I think the preferred approach in your example would be to use encryption rather than a hash. Encrypting the Order ID will meet the confidentiality and round-trip requirements, without the overhead of a cache of hashes or database lookup. The approach might look something like this:

  1. Encrypt the Order ID with your key.
  2. Base64 encode the Order ID and return to the client as a token.
  3. Upon receiving the encrypted token from the client, decode the Base64 string
  4. Decrypt the decoded string with your key to produce the original order number.

For example, for Order 42 and DES key E0EC4E44EF2C6CEE and zero IV, you would send dmTt0kbIlcA= to the client as the order ID (if you encode 42 as a little-endian 32-bit integer). (A zero IV is appropriate here since having a unique ciphertext is not a concern in your scenario.)

0
aaronsuperglue On

Here's two ideas:

  1. Use a reversible hash. Whether this works depends on what you consider to be security, since it's essentially just obfuscation. But if you customize it (perhaps altering the order some of the steps in the algorithm), and you prevent source from being leaked, it will prevent all but the most determined attackers. (Depending on your security goals, you'd probably want to combine with a few other techniques to mitigate the risk of leaks, eg, employees leaving the company. Consider keeping part of the algorithm secret, as if it were a cryptographic key, and having additional, variable, pretransformations to the input.)

Off the top of my head, a simple reversible hash might just be "lateral addition" of bits. For something more sophisticated, off the top of my head, the popular "MurmurHash" family of algorithms is claimed to be reversible.

I am not aware of any cryptographically-strong reversible hashes. However, other answers on the topic of symmetric encryption are similar to this idea.

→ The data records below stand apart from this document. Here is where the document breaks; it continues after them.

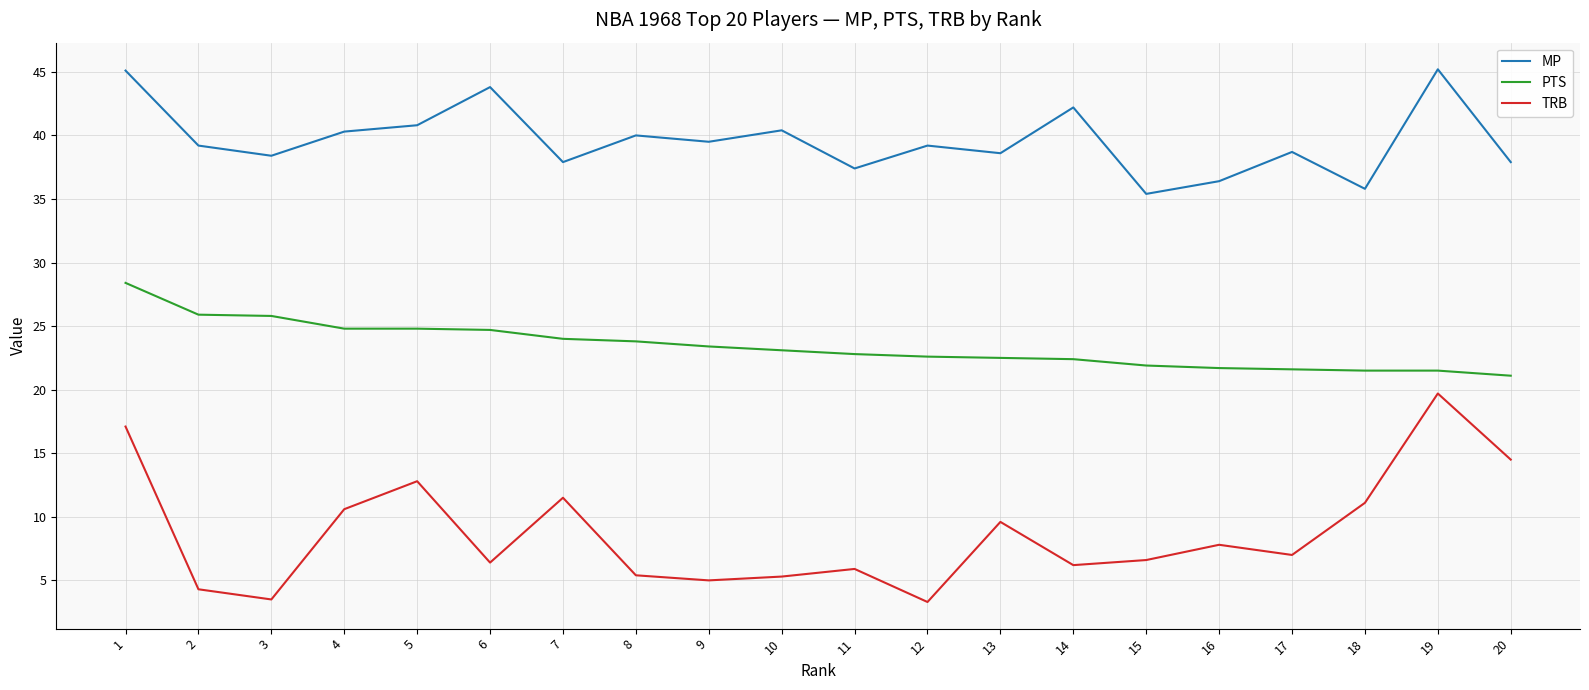

What is the difference between the second highest and minimum values in the TRB series?

13.8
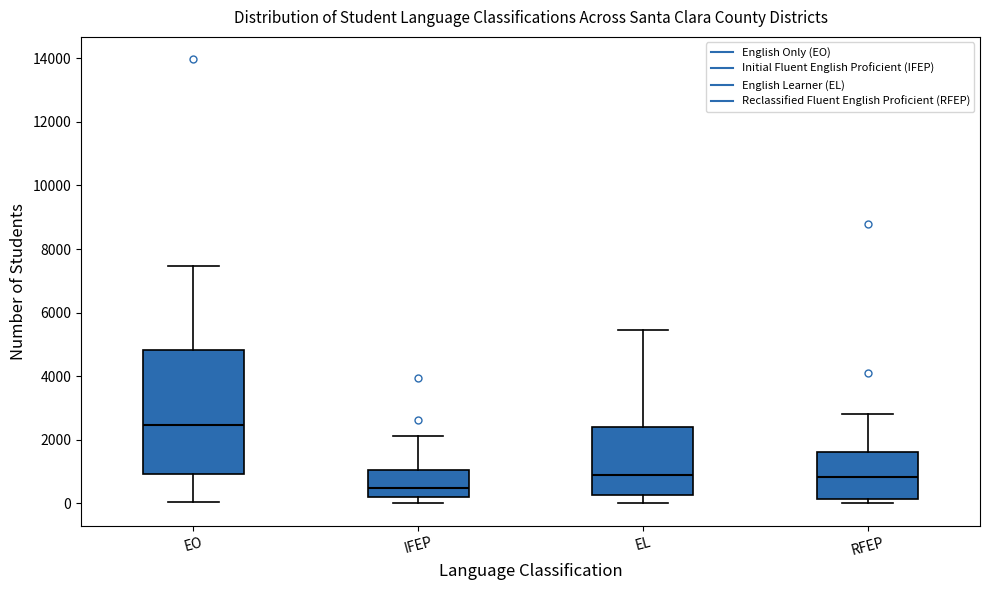

Reading left to right, read every box against the y-axis: the position of its median line, the range the box covers, and the ends of its whiskers. The values are not printed on the chart, so give them approximately, as read against the axis.

EO: median 2400, box 1000 to 4800, whiskers 0 to 7400
IFEP: median 400, box 200 to 1000, whiskers 0 to 2200
EL: median 1000, box 200 to 2400, whiskers 0 to 5400
RFEP: median 800, box 200 to 1600, whiskers 0 to 2800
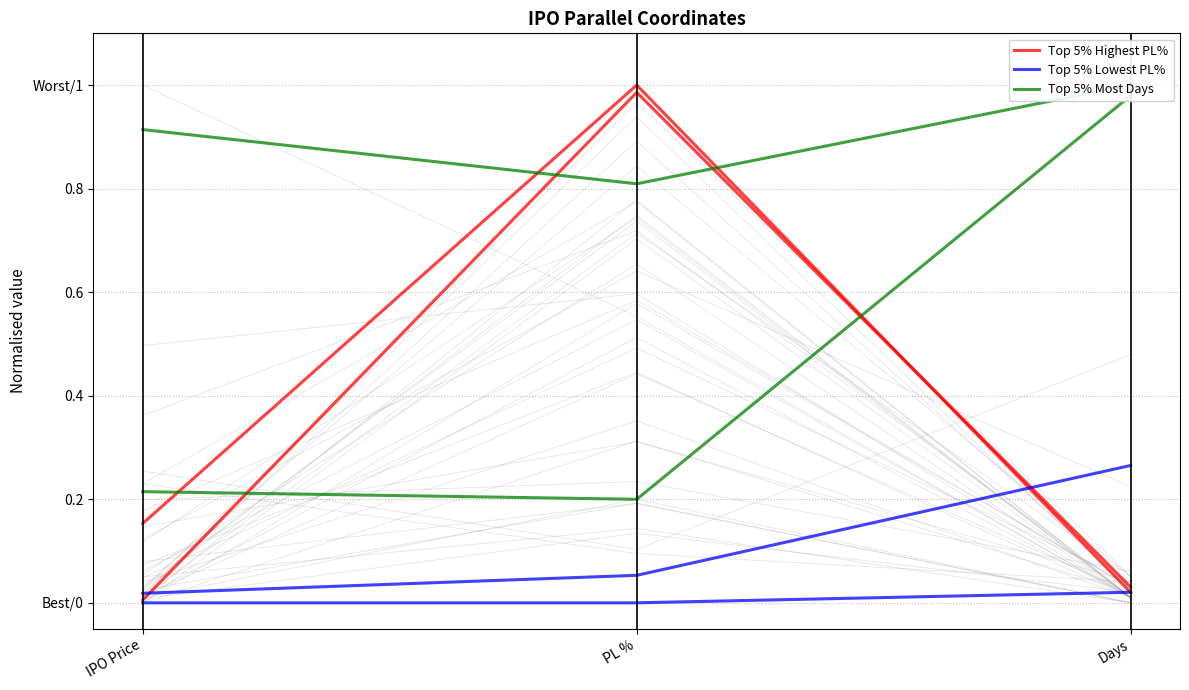

Reading left to right, transcribe all the data shown in this chart.

Top 5% Highest PL%: 0.0	1.0	0.0
Top 5% Lowest PL%: 0.0	0.0	0.0
Top 5% Most Days: 0.2	0.2	1.0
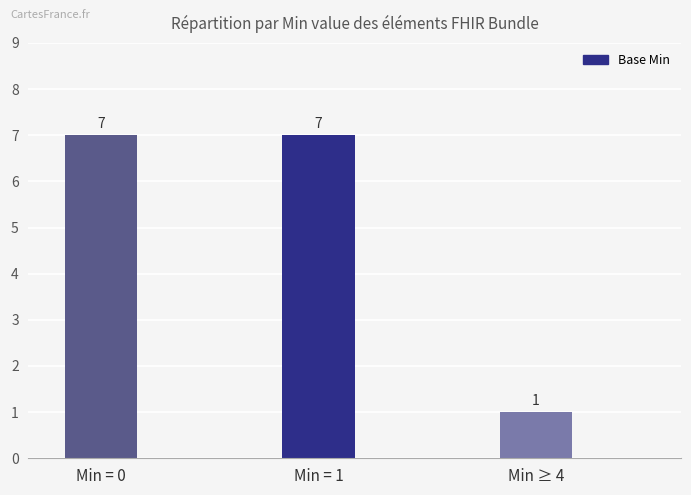

What is the label of the 3rd bar from the right?

Min = 0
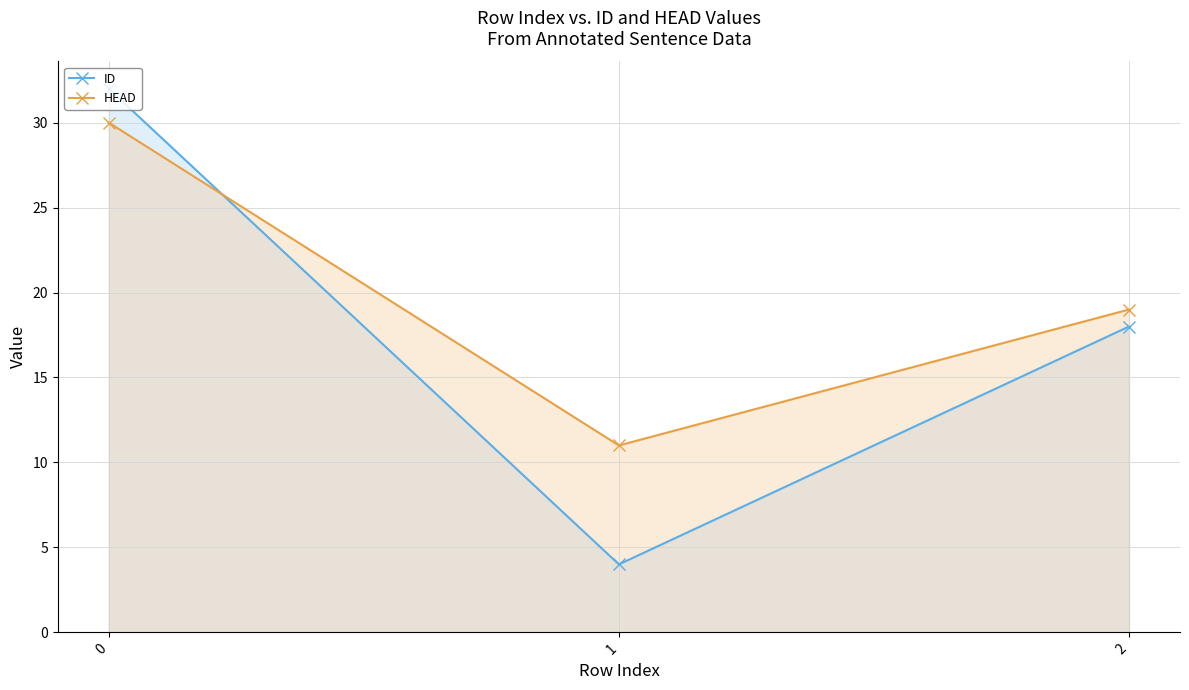

Between 1 and 2, which series saw the biggest shift?

ID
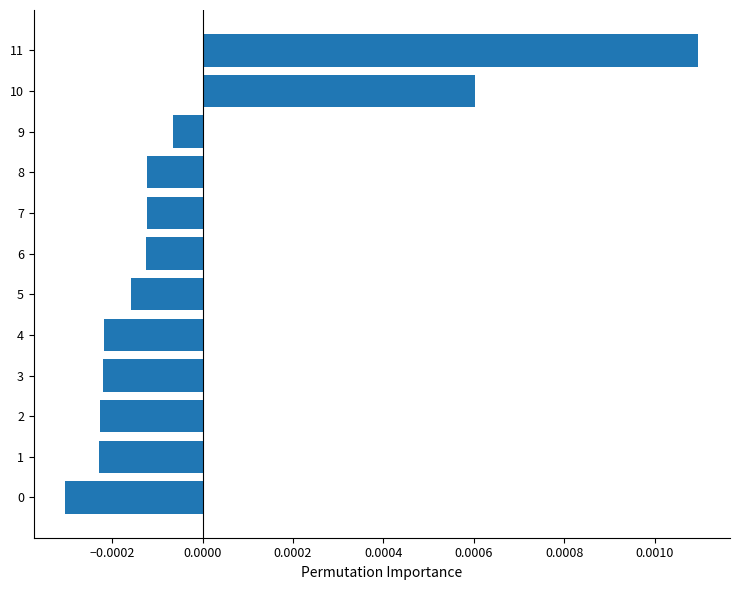

Between 7 and 8, which is larger?

8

  1. Use a stream cipher, AKA cryptographic RNG. This is appropriate if the total number of orders is going to be fairly small. What you need is a unique sequence of numbers that maps one-to-one with the counting number sequence. So generate a sequence of unique random numbers, using RC4 or HMAC of your choice, eliminating duplicates as you go. (Maybe a creative way to make this go fast is a bloom filter.)

For mapping from internal IDs to external IDs, you just generate the sequence. For the reverse, you keep going until you find the ID, or hit the maximum order ID. This algorithm is O(n), which is obviously not ideal, but if you're willing to compromise a little, add more complexity, or be clever, you might find a way to mitigate this. For instance, you might be able to keep a cache of the IDs in RAM.

Edited:

I myself feel skeptical about #2 due to the linear complexity, so I ran some numbers. Using Crypto++'s benchmark numbers from a Core2 processor, if you budget 10 ms to the number transformation, and you use 40-bit IDs (which gets you hypothetically to one quadrillion orders), you get to an order ID max of about 2,500,000. And I think you could double that by using a smaller key.

So this method could go either way. For small-scale stuff, it's fine. (The assumptions above are conservative.) But for large-scale stuff, this could be an annoyance. It's enough to get you through a product launch; you'd want to revisit it at about the time you started talking about how to build your software as a distributed system, which would also help solve this problem. But at that point, you're probably better off questioning initial assumptions, and just storing this thing in a database somewhere.